#### 文書の抜粋

図1に示すように、圧電層材料の応力変化は、圧電層の電気機械結合係数の変化につながり、共振器からなるフィルタの帯域幅を変化させ、機器性能に差が生じるため、応力の制御は非常に重要である。キャビティの放出過程で、圧電層の応力は影響を受ける可能性がある。
【発明の概要】
【発明が解決しようとする課題】
【0004】
従来技術において、放出孔が圧電層の応力の一致性(一貫性)を破壊して、共振器性能を弱めるため、ある共振器のキャビティは、基板に溝を開けて、犠牲層を放出させて製造され、基板に対して「凹」字状構造を呈し、この場合、犠牲層の放出は、放出孔を電極層及び圧電層に製造する必要があるので、圧電層の応力変化に影響する。また、放出孔をキャビティの内側の周辺に製造することで、キャビティ放出の目的を達成してもよいが、放出孔はキャビティ上部の周辺の圧電層構造を破壊し、当該共振器構造のキャビティの支持層材料はSiNであるため、選択率が高いSiを犠牲層として選択する必要がある。キャビティをさらに放出させる時、ウェットプロセスのアルカリ性Si放出液は圧電層を損傷し易い。
【0005】
これに鑑みると、放出孔の製造によって圧電層の応力の一致性を破壊するなどの問題を解決するために、新規のキャビティ構造を設計することは、とても重要である。

########

== 設問 ==
1 - 共振器のキャビティに関する本文で、【 】に囲まれている語句をすべて挙げると何になりますか？
2 - 共振器のキャビティに関する本文について、次の問いに答えてください。
(a) 圧電層材料の応力変化は、圧電層の何の変化につながるとされていますか？
(b) 当該共振器構造のキャビティの支持層材料は何ですか？
(c) ウェットプロセスのアルカリ性Si放出液が損傷し易いのは何ですか？
3 - 共振器のキャビティに関する本文の続きを、最後の文の後から書いてください。
この後に続く項目は、本文とは別の出典から取られています。

#### 提供データ

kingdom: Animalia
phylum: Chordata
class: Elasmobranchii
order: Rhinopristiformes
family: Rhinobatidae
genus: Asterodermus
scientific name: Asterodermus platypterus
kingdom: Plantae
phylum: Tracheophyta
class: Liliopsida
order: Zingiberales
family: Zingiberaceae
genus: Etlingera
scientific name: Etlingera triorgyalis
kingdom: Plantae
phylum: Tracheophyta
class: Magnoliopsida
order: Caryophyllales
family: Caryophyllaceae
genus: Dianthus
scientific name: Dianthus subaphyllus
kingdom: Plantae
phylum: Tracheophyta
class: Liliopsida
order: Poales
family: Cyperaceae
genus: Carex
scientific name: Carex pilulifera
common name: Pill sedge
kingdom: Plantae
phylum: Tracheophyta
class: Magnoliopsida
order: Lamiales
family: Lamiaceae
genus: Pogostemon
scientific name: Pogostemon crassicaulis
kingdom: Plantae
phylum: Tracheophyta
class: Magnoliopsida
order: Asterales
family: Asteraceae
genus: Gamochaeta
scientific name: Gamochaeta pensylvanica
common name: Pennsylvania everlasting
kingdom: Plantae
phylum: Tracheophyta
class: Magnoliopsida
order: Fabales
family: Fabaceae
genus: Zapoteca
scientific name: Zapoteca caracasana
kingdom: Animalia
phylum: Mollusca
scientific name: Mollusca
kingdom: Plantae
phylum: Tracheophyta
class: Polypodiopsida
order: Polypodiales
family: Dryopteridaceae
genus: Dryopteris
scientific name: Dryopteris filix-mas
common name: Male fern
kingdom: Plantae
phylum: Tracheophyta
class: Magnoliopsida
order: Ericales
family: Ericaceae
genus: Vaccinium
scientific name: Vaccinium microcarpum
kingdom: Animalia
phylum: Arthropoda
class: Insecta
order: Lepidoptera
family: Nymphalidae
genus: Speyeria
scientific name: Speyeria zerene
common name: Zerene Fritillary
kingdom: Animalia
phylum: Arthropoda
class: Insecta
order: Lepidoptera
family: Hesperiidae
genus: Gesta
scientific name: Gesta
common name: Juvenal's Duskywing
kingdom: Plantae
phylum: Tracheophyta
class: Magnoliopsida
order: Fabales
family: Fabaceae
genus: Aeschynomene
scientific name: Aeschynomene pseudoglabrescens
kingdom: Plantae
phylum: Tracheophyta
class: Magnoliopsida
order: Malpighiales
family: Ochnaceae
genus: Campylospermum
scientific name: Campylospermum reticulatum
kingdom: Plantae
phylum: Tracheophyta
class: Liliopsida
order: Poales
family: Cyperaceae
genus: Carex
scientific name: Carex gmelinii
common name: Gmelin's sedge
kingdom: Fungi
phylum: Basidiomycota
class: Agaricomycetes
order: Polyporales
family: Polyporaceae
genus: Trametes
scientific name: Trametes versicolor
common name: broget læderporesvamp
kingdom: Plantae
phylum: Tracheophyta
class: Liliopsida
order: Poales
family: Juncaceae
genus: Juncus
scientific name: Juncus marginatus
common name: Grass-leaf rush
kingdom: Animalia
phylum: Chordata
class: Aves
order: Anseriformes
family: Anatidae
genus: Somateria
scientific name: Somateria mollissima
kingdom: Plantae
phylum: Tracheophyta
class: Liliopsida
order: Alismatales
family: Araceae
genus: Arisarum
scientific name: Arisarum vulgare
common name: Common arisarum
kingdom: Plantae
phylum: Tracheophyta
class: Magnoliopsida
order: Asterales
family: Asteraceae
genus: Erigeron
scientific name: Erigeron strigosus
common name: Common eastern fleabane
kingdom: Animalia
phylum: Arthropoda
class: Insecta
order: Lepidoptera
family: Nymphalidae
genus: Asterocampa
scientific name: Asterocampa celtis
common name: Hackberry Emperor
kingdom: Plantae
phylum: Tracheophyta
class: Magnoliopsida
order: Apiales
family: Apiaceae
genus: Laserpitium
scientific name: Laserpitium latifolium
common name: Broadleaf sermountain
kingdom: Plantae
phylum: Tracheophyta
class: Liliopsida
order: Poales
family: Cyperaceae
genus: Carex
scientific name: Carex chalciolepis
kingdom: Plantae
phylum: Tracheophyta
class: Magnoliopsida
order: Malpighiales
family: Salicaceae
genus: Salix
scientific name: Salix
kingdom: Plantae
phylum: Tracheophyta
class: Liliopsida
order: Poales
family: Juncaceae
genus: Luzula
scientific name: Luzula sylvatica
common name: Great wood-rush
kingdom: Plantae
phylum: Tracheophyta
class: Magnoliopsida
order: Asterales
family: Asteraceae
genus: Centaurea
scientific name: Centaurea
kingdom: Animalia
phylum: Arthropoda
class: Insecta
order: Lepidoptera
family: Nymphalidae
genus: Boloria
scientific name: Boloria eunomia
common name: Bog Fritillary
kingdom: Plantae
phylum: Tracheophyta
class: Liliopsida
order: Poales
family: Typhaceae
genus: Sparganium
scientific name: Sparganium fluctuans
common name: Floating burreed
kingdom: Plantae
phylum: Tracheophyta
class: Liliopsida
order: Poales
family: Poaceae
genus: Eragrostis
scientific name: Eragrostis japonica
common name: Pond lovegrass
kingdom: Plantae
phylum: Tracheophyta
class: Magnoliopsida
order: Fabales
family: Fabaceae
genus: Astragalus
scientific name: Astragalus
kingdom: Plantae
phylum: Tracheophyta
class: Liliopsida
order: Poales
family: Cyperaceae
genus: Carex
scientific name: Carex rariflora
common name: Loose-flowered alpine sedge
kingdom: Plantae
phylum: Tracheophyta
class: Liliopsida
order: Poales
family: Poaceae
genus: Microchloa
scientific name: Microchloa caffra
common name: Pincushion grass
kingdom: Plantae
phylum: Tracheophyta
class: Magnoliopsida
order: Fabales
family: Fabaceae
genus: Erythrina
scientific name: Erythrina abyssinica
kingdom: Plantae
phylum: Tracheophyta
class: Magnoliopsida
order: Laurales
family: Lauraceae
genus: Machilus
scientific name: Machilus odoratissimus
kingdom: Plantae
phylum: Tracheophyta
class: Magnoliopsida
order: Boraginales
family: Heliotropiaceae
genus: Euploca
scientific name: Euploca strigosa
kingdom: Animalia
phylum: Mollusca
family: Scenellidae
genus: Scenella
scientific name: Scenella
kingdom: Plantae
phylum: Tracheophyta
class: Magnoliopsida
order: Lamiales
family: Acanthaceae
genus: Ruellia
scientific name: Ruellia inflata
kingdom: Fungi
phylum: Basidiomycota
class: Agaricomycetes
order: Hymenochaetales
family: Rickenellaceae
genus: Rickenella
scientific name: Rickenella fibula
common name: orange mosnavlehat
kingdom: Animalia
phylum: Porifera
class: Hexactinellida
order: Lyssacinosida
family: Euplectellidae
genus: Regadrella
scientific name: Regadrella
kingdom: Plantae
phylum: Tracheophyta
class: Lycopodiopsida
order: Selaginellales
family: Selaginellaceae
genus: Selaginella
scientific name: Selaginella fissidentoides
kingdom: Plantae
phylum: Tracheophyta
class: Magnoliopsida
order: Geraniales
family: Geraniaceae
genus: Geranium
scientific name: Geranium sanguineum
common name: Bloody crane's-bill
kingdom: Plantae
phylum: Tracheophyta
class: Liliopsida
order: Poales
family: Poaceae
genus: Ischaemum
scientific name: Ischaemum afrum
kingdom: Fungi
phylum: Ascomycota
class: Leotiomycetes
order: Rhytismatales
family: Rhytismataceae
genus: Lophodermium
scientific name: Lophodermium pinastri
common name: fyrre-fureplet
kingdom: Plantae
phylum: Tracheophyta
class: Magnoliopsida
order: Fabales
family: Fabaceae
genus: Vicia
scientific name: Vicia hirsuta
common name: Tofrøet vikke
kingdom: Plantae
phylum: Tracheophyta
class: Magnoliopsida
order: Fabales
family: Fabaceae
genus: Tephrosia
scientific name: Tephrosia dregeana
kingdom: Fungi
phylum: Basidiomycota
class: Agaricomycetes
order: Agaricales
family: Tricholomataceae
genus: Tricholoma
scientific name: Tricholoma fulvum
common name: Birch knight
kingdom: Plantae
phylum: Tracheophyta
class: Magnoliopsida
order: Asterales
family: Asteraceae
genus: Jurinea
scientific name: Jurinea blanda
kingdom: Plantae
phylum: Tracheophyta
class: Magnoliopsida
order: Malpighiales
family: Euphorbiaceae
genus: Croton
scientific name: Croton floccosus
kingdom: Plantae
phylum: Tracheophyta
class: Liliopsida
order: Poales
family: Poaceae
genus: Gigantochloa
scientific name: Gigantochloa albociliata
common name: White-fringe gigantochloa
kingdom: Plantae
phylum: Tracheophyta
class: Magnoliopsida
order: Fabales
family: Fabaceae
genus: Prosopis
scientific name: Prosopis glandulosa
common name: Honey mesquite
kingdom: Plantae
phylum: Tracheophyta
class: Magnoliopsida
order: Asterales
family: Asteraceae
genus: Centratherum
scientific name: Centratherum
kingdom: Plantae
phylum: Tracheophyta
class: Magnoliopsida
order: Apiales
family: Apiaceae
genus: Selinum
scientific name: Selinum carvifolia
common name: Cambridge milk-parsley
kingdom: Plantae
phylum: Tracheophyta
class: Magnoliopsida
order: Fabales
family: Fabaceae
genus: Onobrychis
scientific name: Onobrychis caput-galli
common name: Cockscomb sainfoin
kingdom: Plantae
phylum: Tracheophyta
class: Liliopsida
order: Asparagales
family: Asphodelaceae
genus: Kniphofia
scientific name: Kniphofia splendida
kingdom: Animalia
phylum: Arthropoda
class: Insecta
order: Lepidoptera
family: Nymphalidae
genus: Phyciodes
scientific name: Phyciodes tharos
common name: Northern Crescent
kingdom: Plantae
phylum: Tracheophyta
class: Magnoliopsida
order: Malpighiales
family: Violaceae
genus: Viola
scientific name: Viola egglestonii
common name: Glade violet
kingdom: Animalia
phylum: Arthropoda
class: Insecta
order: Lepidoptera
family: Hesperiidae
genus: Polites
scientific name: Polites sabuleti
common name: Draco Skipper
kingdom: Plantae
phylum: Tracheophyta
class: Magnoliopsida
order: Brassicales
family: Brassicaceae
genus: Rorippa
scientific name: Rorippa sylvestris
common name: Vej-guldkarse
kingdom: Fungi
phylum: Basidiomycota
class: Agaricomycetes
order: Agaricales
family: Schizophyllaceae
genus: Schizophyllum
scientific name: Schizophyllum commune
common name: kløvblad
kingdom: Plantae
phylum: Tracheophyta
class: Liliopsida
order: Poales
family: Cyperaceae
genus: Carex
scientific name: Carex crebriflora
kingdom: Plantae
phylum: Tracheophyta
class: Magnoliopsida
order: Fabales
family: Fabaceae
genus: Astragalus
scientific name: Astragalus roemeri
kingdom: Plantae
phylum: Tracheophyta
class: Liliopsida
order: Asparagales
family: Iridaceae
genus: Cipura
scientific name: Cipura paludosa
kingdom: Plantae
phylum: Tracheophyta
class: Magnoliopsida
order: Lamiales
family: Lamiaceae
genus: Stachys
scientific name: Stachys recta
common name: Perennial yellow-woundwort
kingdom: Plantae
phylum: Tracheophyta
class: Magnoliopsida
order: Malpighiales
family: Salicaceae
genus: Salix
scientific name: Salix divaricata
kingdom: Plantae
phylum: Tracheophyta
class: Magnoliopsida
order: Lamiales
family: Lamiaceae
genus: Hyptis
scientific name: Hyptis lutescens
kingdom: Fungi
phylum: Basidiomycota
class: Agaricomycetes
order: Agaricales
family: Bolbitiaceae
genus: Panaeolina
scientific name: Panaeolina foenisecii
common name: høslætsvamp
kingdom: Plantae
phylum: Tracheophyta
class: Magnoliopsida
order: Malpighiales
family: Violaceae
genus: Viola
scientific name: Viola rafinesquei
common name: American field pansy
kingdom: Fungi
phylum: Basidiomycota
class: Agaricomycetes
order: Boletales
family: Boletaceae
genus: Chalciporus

########

== 解答 ==
1 - 【発明の概要】、【発明が解決しようとする課題】、【0004】、【0005】

2 -
(a) 電気機械結合係数
(b) SiN
(c) 圧電層

3 -
【0006】
上記に言及された、従来のバルク音響共振器構造において、放出孔の製造によって圧電層の応力の一致性を破壊して、共振器の性能が低下するなどの問題に対して、本出願はバルク音響共振器のキャビティ構造及び製造工程を提案することで、上記の問題を解决する。
【課題を解決するための手段】
【0007】
第1態様によれば、本出願の実施例はバルク音響共振器のキャビティ構造を提案し、基板及び基板に形成されたキャビティを含み、基板には、キャビティを取り囲むように形成するための支持層が設けられ、基板の上方で、キャビティに連通する放出通路はキャビティと同一層に形成され、放出通路は基板に平行して、キャビティの周囲に延在している。
【0008】
いくつかの実施例において、放出通路はキャビティから外部に延在する第1放出通路、及び複数の共振器のキャビティの間に延在して第1放出通路に連通する第2放出通路を含む。複数の共振器のキャビティの周囲で、第1放出通路と第2放出通路とは縦横に交差することで、放出液は第1放出通路、第2放出通路からキャビティに流通して、犠牲材料を迅速に犠牲にするとともに、圧電層の応力の一致性に影響していないことを保証できる。交差した放出通路は共振器の配置位置に応じて設計され、この場合、放出孔を製造する必要がないため、共振器の製造工程を簡略化する。
【0009】
いくつかの実施例において、第1放出通路及び/又は第2放出通路の、基板での投影形状は、台形、弧状又は直方形を含む。電極層周囲の第1放出通路及び/又は第2放出通路の形状を変更することで、第1放出通路及び/又は第2放出通路の上方を被覆する圧電層の応力状況を調節して、共振器の性能を効果的に改善する。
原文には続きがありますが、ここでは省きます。